凌天揚聽到雲宣的建議也覺可行,於是點頭應允。
楚墨偷偷看了雲宣一眼,發現雲宣也正微笑著望著自己, 突然心裡一陣慌張,像被人發現了什麽秘密一般,尷尬地急急起身,招呼也不打就大步而去。
雲宣噘了噘嘴,也不知道自己哪裡又說錯了話,惹得這個少宮主不高興。
幽谷中的靜謐時光因為有著甜言蜜語的黃石和總是一副千年冰山般的凌楚墨,倒也不嫌煩悶。一向悠閑散淡的凌天揚經過了金刀之亂後,突然變得忙碌起來。
原本人影難覓的臨湖別院中進進出出著一批千奇百怪的人物。
赤魘、寒獍、紫烽、暗寐……還有許多雲宣叫不出名字的人。雲宣的傷在母親和小魚無微不至的照顧下也很快痊愈了,於是一貫好動的她在一個秋高氣爽的清晨再也坐不住了。

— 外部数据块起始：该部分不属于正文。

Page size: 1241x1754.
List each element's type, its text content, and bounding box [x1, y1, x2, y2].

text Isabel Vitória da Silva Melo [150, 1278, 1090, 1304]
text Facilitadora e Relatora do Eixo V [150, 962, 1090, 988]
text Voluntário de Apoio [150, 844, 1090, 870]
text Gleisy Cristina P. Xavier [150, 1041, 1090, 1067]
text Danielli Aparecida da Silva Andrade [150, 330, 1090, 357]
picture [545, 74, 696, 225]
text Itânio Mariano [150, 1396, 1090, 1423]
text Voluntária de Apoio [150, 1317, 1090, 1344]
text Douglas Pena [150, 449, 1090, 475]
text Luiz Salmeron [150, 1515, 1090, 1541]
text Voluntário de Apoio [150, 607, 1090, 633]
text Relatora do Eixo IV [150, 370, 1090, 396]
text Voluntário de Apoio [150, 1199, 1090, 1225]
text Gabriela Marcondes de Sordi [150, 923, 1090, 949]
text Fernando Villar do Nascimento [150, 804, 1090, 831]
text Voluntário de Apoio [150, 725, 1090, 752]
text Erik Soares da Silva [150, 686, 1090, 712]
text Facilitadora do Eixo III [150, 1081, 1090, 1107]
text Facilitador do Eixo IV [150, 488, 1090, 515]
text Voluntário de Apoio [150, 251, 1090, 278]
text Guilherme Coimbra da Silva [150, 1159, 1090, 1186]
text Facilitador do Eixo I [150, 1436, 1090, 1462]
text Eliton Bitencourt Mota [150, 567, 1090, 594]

一件沒有解決的心事時時困撓著雲宣的思緒,那就是她最好的朋友赤那狼群的安危。自那日在落日崖前狼群不顧生死營救雲宣失敗以後,雲宣一直心系著它們,不知最後到底傷亡如何。今日身體康復,第一時間要去的地方就是赤那狼群的地盤。
因紫烽回來報告,那日被逍遙在包圍圈中逃脫,黃石心裡一直有絲擔憂。聽得雲宣要獨自前往狼區,無論如何放心不下,不顧雲宣的強烈反對,毅然緊緊跟隨。雲宣急著去看赤那,拗不過胡攪蠻纏的黃石,只能答應帶他一同前往。
兩人有說有笑走出了幽谷,全然沒有發現山頂上射來的冷冽目光。
凌楚墨望著雲宣與黃石開開心心的背影,一股無名的鬱氣彌漫心間。